§ **Exercise objective**
The exercise asks you to copy every line below in which "Lecture" appears.

§ **Record excerpts**
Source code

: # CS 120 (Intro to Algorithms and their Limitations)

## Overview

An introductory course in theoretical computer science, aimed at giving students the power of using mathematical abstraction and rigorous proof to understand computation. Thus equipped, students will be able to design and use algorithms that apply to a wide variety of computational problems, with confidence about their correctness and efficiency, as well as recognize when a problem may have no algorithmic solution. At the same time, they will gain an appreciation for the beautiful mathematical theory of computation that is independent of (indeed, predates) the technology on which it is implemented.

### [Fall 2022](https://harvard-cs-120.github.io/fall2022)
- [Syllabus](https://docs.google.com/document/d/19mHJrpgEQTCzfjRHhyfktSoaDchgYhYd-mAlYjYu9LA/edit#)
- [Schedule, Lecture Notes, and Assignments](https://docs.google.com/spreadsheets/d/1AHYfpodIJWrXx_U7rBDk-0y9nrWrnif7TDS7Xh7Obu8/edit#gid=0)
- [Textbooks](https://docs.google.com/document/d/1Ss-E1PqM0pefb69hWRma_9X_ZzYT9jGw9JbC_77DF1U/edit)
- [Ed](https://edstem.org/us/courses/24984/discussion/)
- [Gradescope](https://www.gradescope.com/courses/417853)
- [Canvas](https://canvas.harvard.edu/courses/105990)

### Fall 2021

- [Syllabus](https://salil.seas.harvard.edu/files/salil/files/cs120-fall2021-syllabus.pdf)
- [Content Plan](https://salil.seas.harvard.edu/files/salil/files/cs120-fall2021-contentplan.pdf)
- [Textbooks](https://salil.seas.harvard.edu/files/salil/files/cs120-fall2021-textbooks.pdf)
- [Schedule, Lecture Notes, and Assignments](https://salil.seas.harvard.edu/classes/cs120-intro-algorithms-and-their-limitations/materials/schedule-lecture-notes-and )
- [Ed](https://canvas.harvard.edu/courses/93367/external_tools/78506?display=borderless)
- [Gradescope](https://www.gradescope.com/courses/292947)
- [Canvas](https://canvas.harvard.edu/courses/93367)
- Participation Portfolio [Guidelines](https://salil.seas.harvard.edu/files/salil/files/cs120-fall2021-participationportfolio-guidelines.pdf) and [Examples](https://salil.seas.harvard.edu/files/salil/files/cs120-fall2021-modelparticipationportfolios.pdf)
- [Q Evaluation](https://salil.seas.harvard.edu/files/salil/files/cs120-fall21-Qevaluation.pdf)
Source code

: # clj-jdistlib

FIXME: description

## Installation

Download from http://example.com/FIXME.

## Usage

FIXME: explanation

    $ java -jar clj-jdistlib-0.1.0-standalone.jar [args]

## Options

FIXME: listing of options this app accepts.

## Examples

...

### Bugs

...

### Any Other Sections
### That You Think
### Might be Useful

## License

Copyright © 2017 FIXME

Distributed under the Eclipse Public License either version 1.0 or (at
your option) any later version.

§ **Your solution**
- [Schedule, Lecture Notes, and Assignments](https://docs.google.com/spreadsheets/d/1AHYfpodIJWrXx_U7rBDk-0y9nrWrnif7TDS7Xh7Obu8/edit#gid=0)
- [Schedule, Lecture Notes, and Assignments](https://salil.seas.harvard.edu/classes/cs120-intro-algorithms-and-their-limitations/materials/schedule-lecture-notes-and )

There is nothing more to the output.